Activity list -
1/ In the self-employed retirement plan text, repeat the stretch from "If you are self-employed, choosing" through "for sole proprietors.", swapping "brokerage" for "bank".
2/ According to the self-employed retirement plan text, why is the effective SEP IRA contribution rate closer to 20% of gross Schedule C profit for sole proprietors? Answer in one to three sentences.
3/ Pick up the self-employed retirement plan text after its last sentence and keep writing it.

Source document -
If you are self-employed, choosing the right retirement plan can save you tens of thousands in taxes over your career. The SEP IRA and Solo 401(k) are the two dominant options, and the right choice depends on your income level, contribution goals, and desire for flexibility.

SEP IRA: Simplicity and Speed

The Simplified Employee Pension IRA is exactly what its name suggests: simple. You can open one in minutes at any major brokerage, contributions are tax-deductible, and the paperwork is minimal. There are no annual filing requirements with the IRS until account balances become very large.

For 2024, you can contribute up to 25% of your net self-employment income, with a maximum of $69,000. Net self-employment income is your business profit minus half of your self-employment tax, so the effective contribution rate is closer to 20% of gross Schedule C profit for sole proprietors.

The SEP IRA shines for high earners who want a dead-simple plan. If you earn $300,000 or more in net self-employment income, you can hit the $69,000 maximum without complex calculations. Contributions are entirely employer contributions (even though you are both the employer and employee), which simplifies the contribution calculation.

Deadline advantage: SEP IRA contributions can be made up to your tax filing deadline, including extensions. This means you can wait until October 15 to decide how much to contribute for the prior year, giving you maximum flexibility based on your actual income.

Solo 401(k): Power and Flexibility

The Solo 401(k), also called an Individual 401(k) or one-participant 401(k), offers more features but requires slightly more administrative effort. It is available to self-employed individuals with no employees other than a spouse.

The key advantage is the dual contribution structure. You can make both employee deferrals (up to $23,000 in 2024, plus $7,500 catch-up if over 50) and employer contributions (up to 25% of net self-employment income). The combined total cannot exceed $69,000 ($76,500 with catch-up).

Solo 401(k) Exclusive Features

The Income Crossover Point

For self-employed individuals, the crucial question is: at what income level does each plan allow the maximum contribution? This is where the Solo 401(k) has a decisive advantage for most self-employed workers.

Provided records -
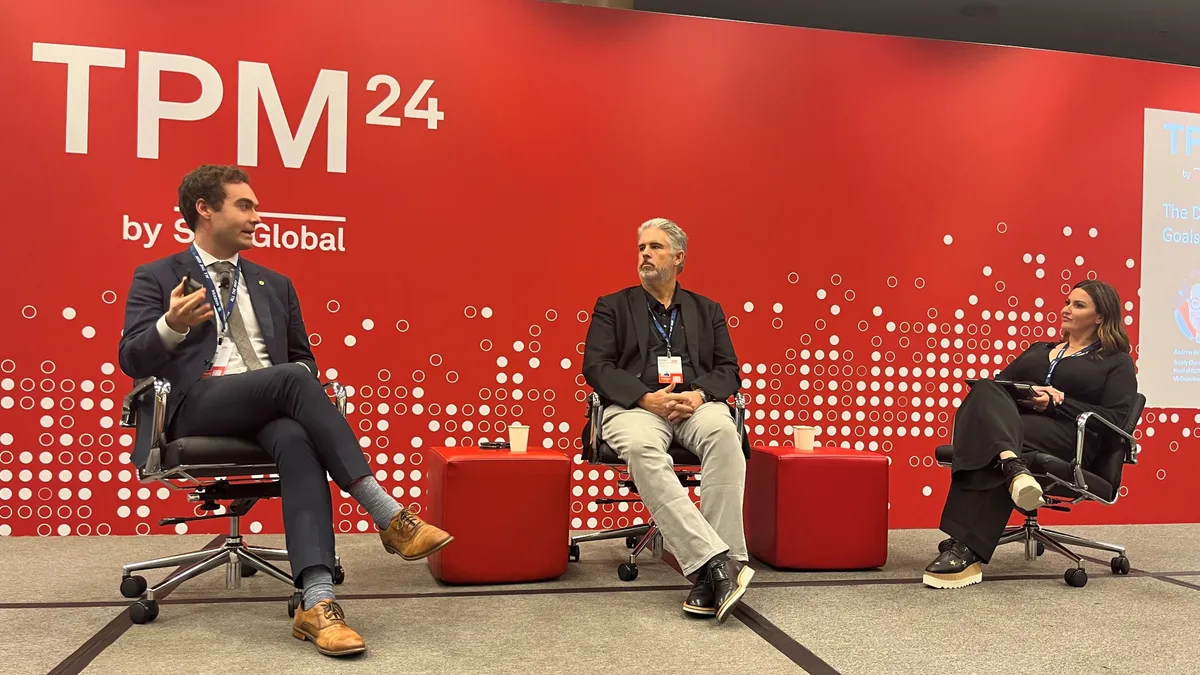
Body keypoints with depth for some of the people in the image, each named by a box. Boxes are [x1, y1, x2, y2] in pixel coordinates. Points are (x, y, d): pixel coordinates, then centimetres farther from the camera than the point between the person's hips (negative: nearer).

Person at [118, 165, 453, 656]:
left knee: (297, 441, -34)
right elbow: (132, 360, 1)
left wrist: (303, 379, 2)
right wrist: (172, 325, -20)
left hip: (269, 404, 3)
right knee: (290, 379, -33)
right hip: (196, 405, -3)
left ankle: (317, 603, -43)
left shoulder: (274, 284, 24)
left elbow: (302, 357, 27)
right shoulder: (157, 278, 13)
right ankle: (386, 513, -33)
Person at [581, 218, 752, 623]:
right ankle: (718, 562, -42)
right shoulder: (612, 307, 18)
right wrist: (648, 398, -13)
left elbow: (728, 369, 14)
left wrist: (699, 394, -11)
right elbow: (596, 366, 4)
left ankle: (711, 573, -36)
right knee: (642, 448, -38)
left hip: (696, 405, 2)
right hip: (636, 406, -1)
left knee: (724, 433, -35)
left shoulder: (707, 310, 24)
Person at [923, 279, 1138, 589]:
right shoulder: (1038, 349, 33)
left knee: (985, 453, -36)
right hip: (1013, 425, 5)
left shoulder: (1117, 362, 16)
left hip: (1067, 437, -4)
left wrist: (1058, 403, -10)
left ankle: (966, 550, -41)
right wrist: (1019, 395, -3)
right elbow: (998, 382, 20)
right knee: (987, 392, -32)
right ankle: (1012, 467, -56)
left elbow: (1115, 419, 0)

Expected responses -
1/
If you are self-employed, choosing the right retirement plan can save you tens of thousands in taxes over your career. The SEP IRA and Solo 401(k) are the two dominant options, and the right choice depends on your income level, contribution goals, and desire for flexibility.

SEP IRA: Simplicity and Speed

The Simplified Employee Pension IRA is exactly what its name suggests: simple. You can open one in minutes at any major bank, contributions are tax-deductible, and the paperwork is minimal. There are no annual filing requirements with the IRS until account balances become very large.

For 2024, you can contribute up to 25% of your net self-employment income, with a maximum of $69,000. Net self-employment income is your business profit minus half of your self-employment tax, so the effective contribution rate is closer to 20% of gross Schedule C profit for sole proprietors.

2/ The 25% limit applies to net self-employment income, which the text defines as business profit minus half of the self-employment tax. That base is smaller than gross profit, so measured against gross Schedule C profit the rate comes out closer to 20%.

3/
Example: Comparing Contributions at $80,000 Net Income

SEP IRA: 25% of net self-employment income (approximately 20% of gross) = roughly $16,000

Solo 401(k): $23,000 employee deferral + approximately $14,800 employer contribution (20% of adjusted net) = roughly $37,800

The Solo 401(k) allows more than double the contribution at $80,000 of income.

The gap narrows as income increases. At approximately $270,000 in net self-employment income, both plans converge at the $69,000 maximum. Above that level, the contribution capacity is identical and the decision comes down to features and simplicity.

For income below about $200,000, the Solo 401(k) almost always allows significantly higher contributions because the employee deferral portion acts as a flat contribution that is not limited by income percentage. A freelancer earning $50,000 can put away $23,000 in employee deferrals plus roughly $9,300 in employer contributions for a total of $32,300 in a Solo 401(k), versus only about $10,000 in a SEP IRA.

The Roth Factor

If tax-free retirement income is a priority, the Solo 401(k) wins by default. SEP IRAs are entirely pre-tax, with no Roth option available. The Solo 401(k) allows you to designate your employee deferrals as Roth contributions, meaning you pay tax on those dollars now but never pay tax on the growth or withdrawals.

For self-employed workers who expect their tax rate to be higher in retirement (or who want the flexibility of tax-free withdrawals), the Roth option is a significant differentiator. You can even split your employee deferrals between pre-tax and Roth within the same plan.

Additionally, the Solo 401(k) enables the mega backdoor Roth strategy. If your plan allows after-tax contributions and in-plan Roth conversions, you can funnel the full $69,000 (or $76,500) into Roth treatment. This is not possible with a SEP IRA under any circumstances.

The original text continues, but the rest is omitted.